Netzathleten: Könnten die Medien mehr für den Segelsport tun?
Ulrike: Mit Sicherheit. Natürlich ist es aufwendig, das Ganze im TV zu bringen. Vieles muss beispielsweise aus dem Helikopter oder von Boyen aus gefilmt werden. Aber die Medien sind auch nicht das wahre Problem. Es muss sich innerhalb des Segler-Verbands einiges ändern. Es müssten mehr Gelder zu Verfügung gestellt und eine besser Versorgung und Förderung gewährleistet werden. Auch sollte alles weniger bürokratisch ablaufen, sondern näher am Sport.
Kurz gesagt, man muss mehr Perspektiven für den Segelsport bieten. Daran fehlt es im Moment. Speziell für den Nachwuchs müssen Anreize bestehen, segeln zu wollen. Wenn man beispielsweise nach Spanien rüber blickt und sieht, wie die Segelkollegen dort versorgt werden, dann tut das einem schon ziemlich weh.
Netzathleten: Und trotzdem ist Deine Begeisterung ungebrochen?
Ulrike: Ja natürlich. Ich bin Seglerin aus Leidenschaft. Wie gesagt, das Faszinierende ist das Komplexe zu beherrschen.
Netzathleten: Unabhängig von irgendwelchen Wettkämpfen, gibt es da ein Ort, wohin Du noch unbedingt hinsegeln möchtest?
Ulrike: Ich bin kein Freund von Weltumsegelungen. Ich würde gern mal eine Regatta in Australien oder vor den Virgin Islands segeln.
„Eine neue Boots-Klasse bei Olympia 2012 in London.“
Netzathleten: Wie sieht es den bei Euch für Olympia 2012 aus?
Ulrike: Wir müssen uns für die Olympischen Spiele neu orientieren, denn unsere Klasse, also die Yngling-Klasse, wird es so nicht mehr geben. Es wird dann eine neue Wettkampfart geben, nämlich das Matchrace, bei dem immer nur zwei Boote gegeneinander antreten und vereinfacht gesagt, das Boot gewinnt, das vorne liegt. Das Ganze läuft auch mit einem neuen Boot, Elliott genannt, ab. Deshalb ist erst mal hartes Training angesagt – aber eine Medaille bei Olympia, das wäre schon was.
Netzathleten: Seid ihr schon mit diesem neuen Bootsmodell gefahren?
Ulrike: Nein, das Boot ist eine spezielle Anfertigung aus Australien und kostet 25.000 Euro. Die Summe müssen wir auch erst einmal zusammenkriegen. Bis dahin trainieren wir mit der Yngling.

• Angezeigte Daten:
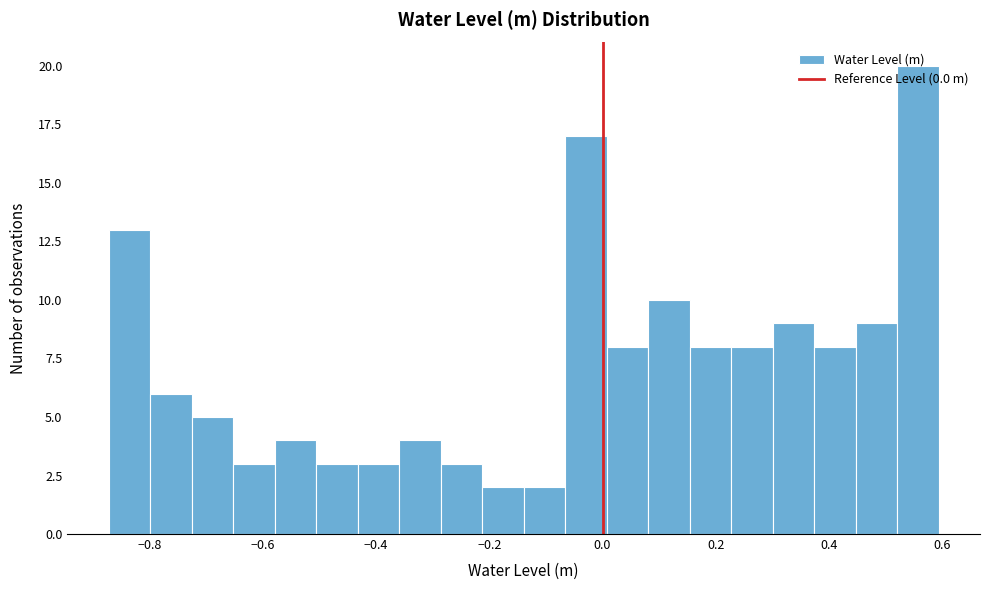

Around what value on the x-axis is the tallest bar? Give the approximate position of its centre, as read against the axis.

0.56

• Arbeitsauftrag: Ändere im Interview über den Segelsport den Abschnitt von „Netzathleten: Und trotzdem“ bis „Olympia 2012 aus?“, indem du „Leidenschaft“ durch „Überzeugung“ ersetzt, und gib ihn so wieder.

• Lösung:
Netzathleten: Und trotzdem ist Deine Begeisterung ungebrochen?
Ulrike: Ja natürlich. Ich bin Seglerin aus Überzeugung. Wie gesagt, das Faszinierende ist das Komplexe zu beherrschen.
Netzathleten: Unabhängig von irgendwelchen Wettkämpfen, gibt es da ein Ort, wohin Du noch unbedingt hinsegeln möchtest?
Ulrike: Ich bin kein Freund von Weltumsegelungen. Ich würde gern mal eine Regatta in Australien oder vor den Virgin Islands segeln.
„Eine neue Boots-Klasse bei Olympia 2012 in London.“
Netzathleten: Wie sieht es den bei Euch für Olympia 2012 aus?